Restate each line below word for word, skipping every picture.

(Extracted page text data)
---
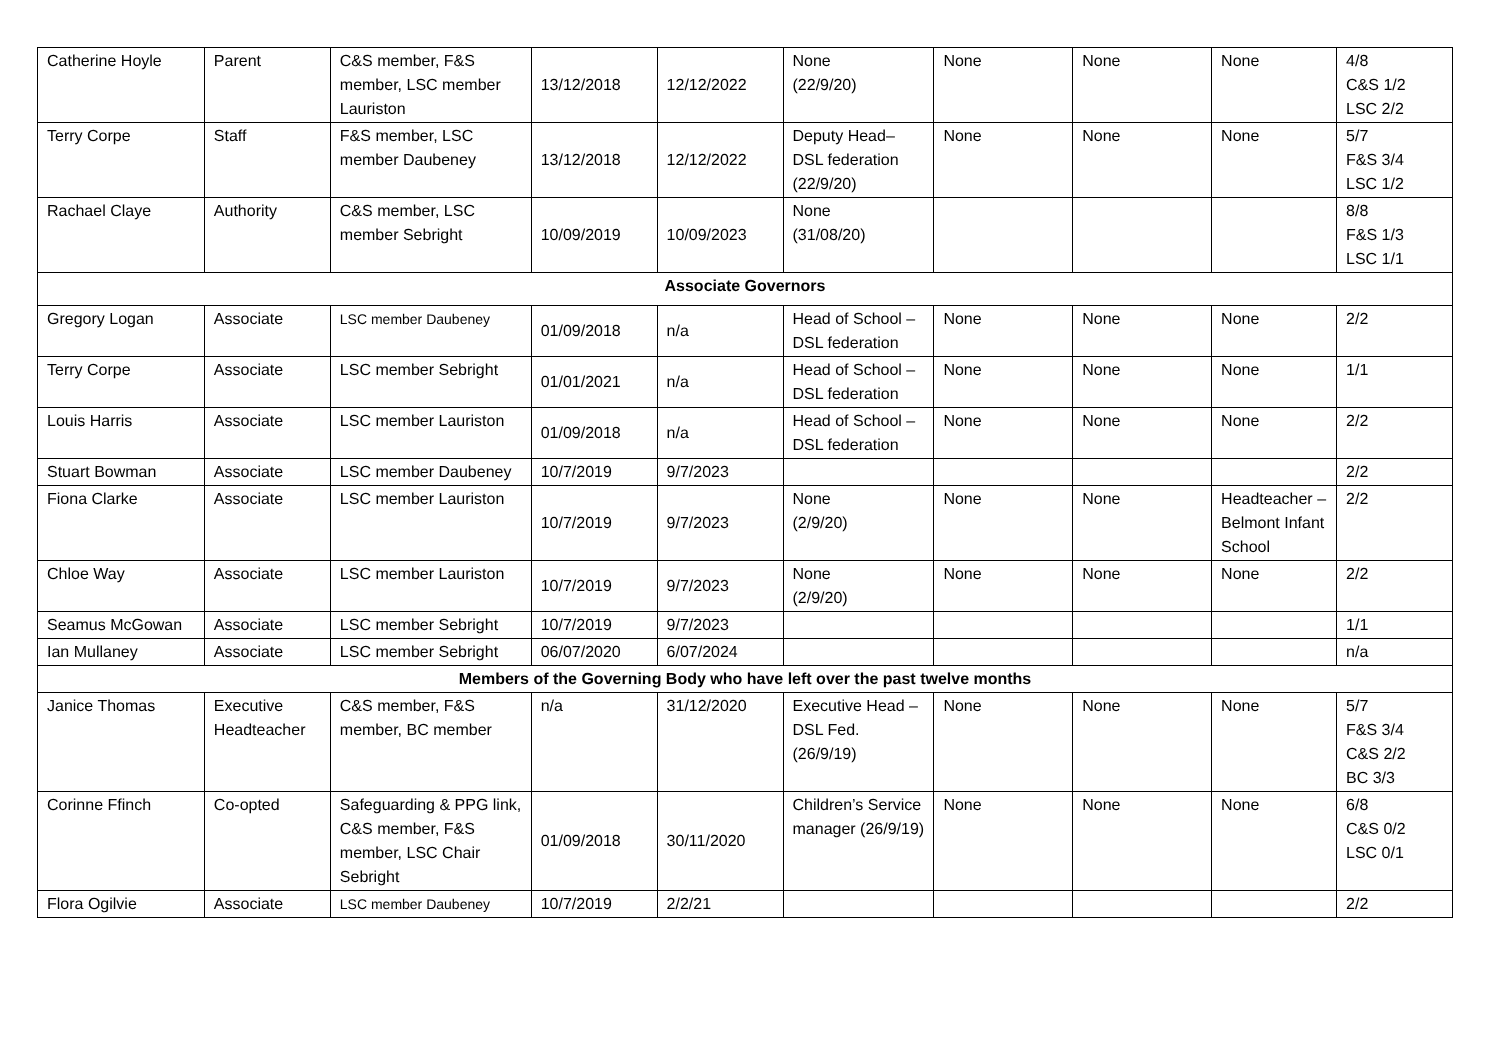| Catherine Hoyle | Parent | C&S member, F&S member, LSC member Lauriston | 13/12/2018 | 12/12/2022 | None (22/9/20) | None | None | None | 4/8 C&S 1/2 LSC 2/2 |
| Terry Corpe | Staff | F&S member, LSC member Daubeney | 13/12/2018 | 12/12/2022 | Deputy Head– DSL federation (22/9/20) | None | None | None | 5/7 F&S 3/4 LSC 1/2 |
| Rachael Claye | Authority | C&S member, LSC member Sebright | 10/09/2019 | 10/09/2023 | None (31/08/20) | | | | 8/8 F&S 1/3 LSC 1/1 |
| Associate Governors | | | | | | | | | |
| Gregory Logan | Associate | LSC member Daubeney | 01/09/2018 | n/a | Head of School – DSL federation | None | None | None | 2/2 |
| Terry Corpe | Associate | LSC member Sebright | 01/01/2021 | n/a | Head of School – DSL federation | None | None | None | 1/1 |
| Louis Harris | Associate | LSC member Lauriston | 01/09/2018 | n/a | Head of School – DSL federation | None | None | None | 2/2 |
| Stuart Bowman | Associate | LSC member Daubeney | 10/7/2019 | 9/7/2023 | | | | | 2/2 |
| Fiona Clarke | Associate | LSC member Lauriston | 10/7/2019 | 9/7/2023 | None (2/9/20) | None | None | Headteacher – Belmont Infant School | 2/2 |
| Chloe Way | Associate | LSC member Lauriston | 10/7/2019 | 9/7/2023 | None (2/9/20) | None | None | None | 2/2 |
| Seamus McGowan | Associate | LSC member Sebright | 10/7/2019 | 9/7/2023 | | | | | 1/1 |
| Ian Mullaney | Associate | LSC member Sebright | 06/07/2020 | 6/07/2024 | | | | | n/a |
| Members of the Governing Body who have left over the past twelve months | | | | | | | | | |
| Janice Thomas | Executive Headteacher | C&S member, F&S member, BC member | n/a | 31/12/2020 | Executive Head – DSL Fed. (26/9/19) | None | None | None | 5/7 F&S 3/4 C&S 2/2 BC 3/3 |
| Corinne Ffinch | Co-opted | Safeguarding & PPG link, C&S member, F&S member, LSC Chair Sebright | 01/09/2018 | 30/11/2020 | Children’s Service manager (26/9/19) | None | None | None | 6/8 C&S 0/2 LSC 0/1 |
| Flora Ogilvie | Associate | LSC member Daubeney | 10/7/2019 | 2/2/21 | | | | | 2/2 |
---
** SOLUTION FOR THIS EXERCISE **
| Catherine Hoyle | Parent | C&S member, F&S member, LSC member Lauriston | 13/12/2018 | 12/12/2022 | None (22/9/20) | None | None | None | 4/8 C&S 1/2 LSC 2/2 |
| Terry Corpe | Staff | F&S member, LSC member Daubeney | 13/12/2018 | 12/12/2022 | Deputy Head– DSL federation (22/9/20) | None | None | None | 5/7 F&S 3/4 LSC 1/2 |
| Rachael Claye | Authority | C&S member, LSC member Sebright | 10/09/2019 | 10/09/2023 | None (31/08/20) | | | | 8/8 F&S 1/3 LSC 1/1 |
| Associate Governors | | | | | | | | | |
| Gregory Logan | Associate | LSC member Daubeney | 01/09/2018 | n/a | Head of School – DSL federation | None | None | None | 2/2 |
| Terry Corpe | Associate | LSC member Sebright | 01/01/2021 | n/a | Head of School – DSL federation | None | None | None | 1/1 |
| Louis Harris | Associate | LSC member Lauriston | 01/09/2018 | n/a | Head of School – DSL federation | None | None | None | 2/2 |
| Stuart Bowman | Associate | LSC member Daubeney | 10/7/2019 | 9/7/2023 | | | | | 2/2 |
| Fiona Clarke | Associate | LSC member Lauriston | 10/7/2019 | 9/7/2023 | None (2/9/20) | None | None | Headteacher – Belmont Infant School | 2/2 |
| Chloe Way | Associate | LSC member Lauriston | 10/7/2019 | 9/7/2023 | None (2/9/20) | None | None | None | 2/2 |
| Seamus McGowan | Associate | LSC member Sebright | 10/7/2019 | 9/7/2023 | | | | | 1/1 |
| Ian Mullaney | Associate | LSC member Sebright | 06/07/2020 | 6/07/2024 | | | | | n/a |
| Members of the Governing Body who have left over the past twelve months | | | | | | | | | |
| Janice Thomas | Executive Headteacher | C&S member, F&S member, BC member | n/a | 31/12/2020 | Executive Head – DSL Fed. (26/9/19) | None | None | None | 5/7 F&S 3/4 C&S 2/2 BC 3/3 |
| Corinne Ffinch | Co-opted | Safeguarding & PPG link, C&S member, F&S member, LSC Chair Sebright | 01/09/2018 | 30/11/2020 | Children’s Service manager (26/9/19) | None | None | None | 6/8 C&S 0/2 LSC 0/1 |
| Flora Ogilvie | Associate | LSC member Daubeney | 10/7/2019 | 2/2/21 | | | | | 2/2 |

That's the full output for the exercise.